ÉNONCÉ DÉTAILLÉ
Recopiez sans rien modifier le passage qui va de la ligne contenant "family: Altingiaceae" jusqu'à la ligne contenant "family: Astrangiidae", ces deux lignes incluses.

━━ DONNÉES AFFICHÉES

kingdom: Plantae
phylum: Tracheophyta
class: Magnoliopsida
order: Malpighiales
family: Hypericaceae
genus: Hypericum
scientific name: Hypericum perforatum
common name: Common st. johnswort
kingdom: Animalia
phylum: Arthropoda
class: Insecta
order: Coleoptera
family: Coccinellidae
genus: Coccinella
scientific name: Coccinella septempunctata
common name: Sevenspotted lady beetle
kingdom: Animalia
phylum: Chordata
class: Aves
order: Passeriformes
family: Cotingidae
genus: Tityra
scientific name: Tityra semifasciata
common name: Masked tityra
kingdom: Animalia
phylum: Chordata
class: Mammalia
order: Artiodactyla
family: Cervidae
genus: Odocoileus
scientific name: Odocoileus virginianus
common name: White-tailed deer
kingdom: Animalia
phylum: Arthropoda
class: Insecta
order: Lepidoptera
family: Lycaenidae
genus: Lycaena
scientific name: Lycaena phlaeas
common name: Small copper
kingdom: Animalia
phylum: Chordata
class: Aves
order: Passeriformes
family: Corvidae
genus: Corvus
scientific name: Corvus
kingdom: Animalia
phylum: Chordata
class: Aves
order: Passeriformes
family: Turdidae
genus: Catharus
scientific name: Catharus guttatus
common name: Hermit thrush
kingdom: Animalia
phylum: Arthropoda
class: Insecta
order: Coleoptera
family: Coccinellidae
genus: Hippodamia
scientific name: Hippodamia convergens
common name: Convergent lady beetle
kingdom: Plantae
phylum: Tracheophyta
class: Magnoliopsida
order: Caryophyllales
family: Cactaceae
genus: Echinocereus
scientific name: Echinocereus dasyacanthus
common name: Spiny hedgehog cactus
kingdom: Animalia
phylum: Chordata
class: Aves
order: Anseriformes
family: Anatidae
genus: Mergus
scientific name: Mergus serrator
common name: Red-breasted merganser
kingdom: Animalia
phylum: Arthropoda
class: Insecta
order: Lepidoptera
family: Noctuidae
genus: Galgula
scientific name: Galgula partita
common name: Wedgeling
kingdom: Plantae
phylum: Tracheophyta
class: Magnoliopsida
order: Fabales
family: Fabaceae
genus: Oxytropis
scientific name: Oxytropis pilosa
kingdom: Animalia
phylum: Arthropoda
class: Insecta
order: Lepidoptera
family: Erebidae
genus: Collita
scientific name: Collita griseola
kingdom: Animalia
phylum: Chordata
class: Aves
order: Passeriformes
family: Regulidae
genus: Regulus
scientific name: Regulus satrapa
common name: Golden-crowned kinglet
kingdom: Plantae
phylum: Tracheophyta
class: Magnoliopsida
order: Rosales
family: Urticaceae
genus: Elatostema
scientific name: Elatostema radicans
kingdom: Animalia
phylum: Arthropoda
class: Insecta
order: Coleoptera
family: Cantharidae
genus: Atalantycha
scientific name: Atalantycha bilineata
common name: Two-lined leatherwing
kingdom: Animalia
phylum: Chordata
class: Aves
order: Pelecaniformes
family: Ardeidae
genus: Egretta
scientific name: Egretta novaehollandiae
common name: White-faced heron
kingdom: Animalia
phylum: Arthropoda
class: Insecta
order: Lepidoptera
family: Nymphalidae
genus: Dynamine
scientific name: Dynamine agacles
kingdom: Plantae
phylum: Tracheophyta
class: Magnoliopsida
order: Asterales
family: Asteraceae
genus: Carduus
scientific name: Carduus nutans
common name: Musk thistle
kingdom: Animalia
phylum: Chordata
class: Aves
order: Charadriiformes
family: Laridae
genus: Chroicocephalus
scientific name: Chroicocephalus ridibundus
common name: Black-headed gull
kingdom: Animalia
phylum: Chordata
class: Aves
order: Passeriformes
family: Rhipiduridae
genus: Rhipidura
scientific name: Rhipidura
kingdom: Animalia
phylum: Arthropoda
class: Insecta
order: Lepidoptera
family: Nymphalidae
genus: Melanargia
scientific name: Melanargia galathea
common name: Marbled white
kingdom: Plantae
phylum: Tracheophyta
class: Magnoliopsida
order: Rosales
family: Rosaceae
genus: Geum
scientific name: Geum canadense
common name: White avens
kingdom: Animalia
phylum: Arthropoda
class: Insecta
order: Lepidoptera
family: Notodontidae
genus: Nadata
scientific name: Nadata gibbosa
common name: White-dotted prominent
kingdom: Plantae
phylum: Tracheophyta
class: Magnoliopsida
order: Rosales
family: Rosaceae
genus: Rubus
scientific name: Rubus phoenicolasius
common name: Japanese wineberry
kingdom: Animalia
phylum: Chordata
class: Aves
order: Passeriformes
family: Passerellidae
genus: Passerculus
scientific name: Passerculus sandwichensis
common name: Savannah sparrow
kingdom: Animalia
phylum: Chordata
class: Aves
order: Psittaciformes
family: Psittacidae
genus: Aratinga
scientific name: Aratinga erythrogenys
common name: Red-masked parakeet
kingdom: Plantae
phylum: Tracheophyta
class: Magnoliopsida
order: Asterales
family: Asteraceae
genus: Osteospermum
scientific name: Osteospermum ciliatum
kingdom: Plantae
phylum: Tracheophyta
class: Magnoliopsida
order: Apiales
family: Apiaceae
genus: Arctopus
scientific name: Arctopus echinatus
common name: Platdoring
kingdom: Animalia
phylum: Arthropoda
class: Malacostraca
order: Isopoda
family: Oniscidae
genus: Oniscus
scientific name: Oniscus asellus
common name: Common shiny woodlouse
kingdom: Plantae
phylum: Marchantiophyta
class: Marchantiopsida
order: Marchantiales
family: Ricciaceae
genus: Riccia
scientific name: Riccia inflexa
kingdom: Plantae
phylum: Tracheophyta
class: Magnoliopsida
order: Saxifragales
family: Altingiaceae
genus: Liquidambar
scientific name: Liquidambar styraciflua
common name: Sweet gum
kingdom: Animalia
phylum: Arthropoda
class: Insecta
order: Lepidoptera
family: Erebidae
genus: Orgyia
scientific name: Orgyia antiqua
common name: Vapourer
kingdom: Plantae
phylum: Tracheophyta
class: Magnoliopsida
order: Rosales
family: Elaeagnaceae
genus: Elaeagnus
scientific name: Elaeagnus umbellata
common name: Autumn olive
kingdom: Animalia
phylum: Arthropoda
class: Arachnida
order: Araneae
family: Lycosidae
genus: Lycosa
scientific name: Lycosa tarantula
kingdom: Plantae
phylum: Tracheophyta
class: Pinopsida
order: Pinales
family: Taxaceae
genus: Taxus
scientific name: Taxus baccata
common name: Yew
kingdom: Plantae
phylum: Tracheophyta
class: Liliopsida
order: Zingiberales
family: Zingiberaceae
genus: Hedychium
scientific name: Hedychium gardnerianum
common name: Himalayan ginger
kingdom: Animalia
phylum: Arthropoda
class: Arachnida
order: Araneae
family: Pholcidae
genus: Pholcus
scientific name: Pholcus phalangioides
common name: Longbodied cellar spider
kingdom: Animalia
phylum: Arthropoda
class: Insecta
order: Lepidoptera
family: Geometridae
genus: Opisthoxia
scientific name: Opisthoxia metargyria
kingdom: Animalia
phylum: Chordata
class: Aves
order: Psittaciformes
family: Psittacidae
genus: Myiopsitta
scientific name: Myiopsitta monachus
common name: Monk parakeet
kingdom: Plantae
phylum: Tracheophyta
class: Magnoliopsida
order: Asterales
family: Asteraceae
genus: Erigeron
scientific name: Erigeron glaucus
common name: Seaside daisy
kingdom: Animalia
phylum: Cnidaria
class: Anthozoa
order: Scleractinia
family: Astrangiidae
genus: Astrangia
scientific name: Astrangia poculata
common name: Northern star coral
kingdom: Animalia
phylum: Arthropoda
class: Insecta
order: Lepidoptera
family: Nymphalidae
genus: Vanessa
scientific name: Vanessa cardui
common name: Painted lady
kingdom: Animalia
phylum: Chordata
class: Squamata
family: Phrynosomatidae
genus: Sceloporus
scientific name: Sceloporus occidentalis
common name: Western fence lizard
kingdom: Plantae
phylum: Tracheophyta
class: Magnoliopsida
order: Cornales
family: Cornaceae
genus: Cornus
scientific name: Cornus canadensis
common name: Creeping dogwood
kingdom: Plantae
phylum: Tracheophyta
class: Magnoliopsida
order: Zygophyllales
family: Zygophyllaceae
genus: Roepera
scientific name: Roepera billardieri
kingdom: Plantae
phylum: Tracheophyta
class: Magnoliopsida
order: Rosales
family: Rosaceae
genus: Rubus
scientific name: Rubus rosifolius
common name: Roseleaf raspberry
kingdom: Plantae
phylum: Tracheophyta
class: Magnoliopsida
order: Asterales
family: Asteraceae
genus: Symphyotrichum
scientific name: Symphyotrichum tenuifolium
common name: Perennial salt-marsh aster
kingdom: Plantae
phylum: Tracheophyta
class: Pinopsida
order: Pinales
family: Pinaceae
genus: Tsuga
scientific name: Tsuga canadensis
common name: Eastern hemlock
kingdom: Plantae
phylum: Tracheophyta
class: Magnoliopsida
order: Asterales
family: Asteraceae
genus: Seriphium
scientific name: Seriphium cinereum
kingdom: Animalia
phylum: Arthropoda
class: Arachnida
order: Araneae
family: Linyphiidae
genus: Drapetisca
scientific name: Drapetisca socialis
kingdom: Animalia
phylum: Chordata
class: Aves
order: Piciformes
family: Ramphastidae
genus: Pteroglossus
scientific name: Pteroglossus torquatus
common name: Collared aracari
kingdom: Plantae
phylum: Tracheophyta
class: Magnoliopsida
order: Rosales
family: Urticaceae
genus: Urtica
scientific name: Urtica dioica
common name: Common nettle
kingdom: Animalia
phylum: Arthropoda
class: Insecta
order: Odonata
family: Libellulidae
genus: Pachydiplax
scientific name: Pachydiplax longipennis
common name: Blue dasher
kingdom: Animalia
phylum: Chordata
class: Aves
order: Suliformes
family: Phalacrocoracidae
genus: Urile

━━━━

RÉSULTAT OBTENU
family: Altingiaceae
genus: Liquidambar
scientific name: Liquidambar styraciflua
common name: Sweet gum
kingdom: Animalia
phylum: Arthropoda
class: Insecta
order: Lepidoptera
family: Erebidae
genus: Orgyia
scientific name: Orgyia antiqua
common name: Vapourer
kingdom: Plantae
phylum: Tracheophyta
class: Magnoliopsida
order: Rosales
family: Elaeagnaceae
genus: Elaeagnus
scientific name: Elaeagnus umbellata
common name: Autumn olive
kingdom: Animalia
phylum: Arthropoda
class: Arachnida
order: Araneae
family: Lycosidae
genus: Lycosa
scientific name: Lycosa tarantula
kingdom: Plantae
phylum: Tracheophyta
class: Pinopsida
order: Pinales
family: Taxaceae
genus: Taxus
scientific name: Taxus baccata
common name: Yew
kingdom: Plantae
phylum: Tracheophyta
class: Liliopsida
order: Zingiberales
family: Zingiberaceae
genus: Hedychium
scientific name: Hedychium gardnerianum
common name: Himalayan ginger
kingdom: Animalia
phylum: Arthropoda
class: Arachnida
order: Araneae
family: Pholcidae
genus: Pholcus
scientific name: Pholcus phalangioides
common name: Longbodied cellar spider
kingdom: Animalia
phylum: Arthropoda
class: Insecta
order: Lepidoptera
family: Geometridae
genus: Opisthoxia
scientific name: Opisthoxia metargyria
kingdom: Animalia
phylum: Chordata
class: Aves
order: Psittaciformes
family: Psittacidae
genus: Myiopsitta
scientific name: Myiopsitta monachus
common name: Monk parakeet
kingdom: Plantae
phylum: Tracheophyta
class: Magnoliopsida
order: Asterales
family: Asteraceae
genus: Erigeron
scientific name: Erigeron glaucus
common name: Seaside daisy
kingdom: Animalia
phylum: Cnidaria
class: Anthozoa
order: Scleractinia
family: Astrangiidae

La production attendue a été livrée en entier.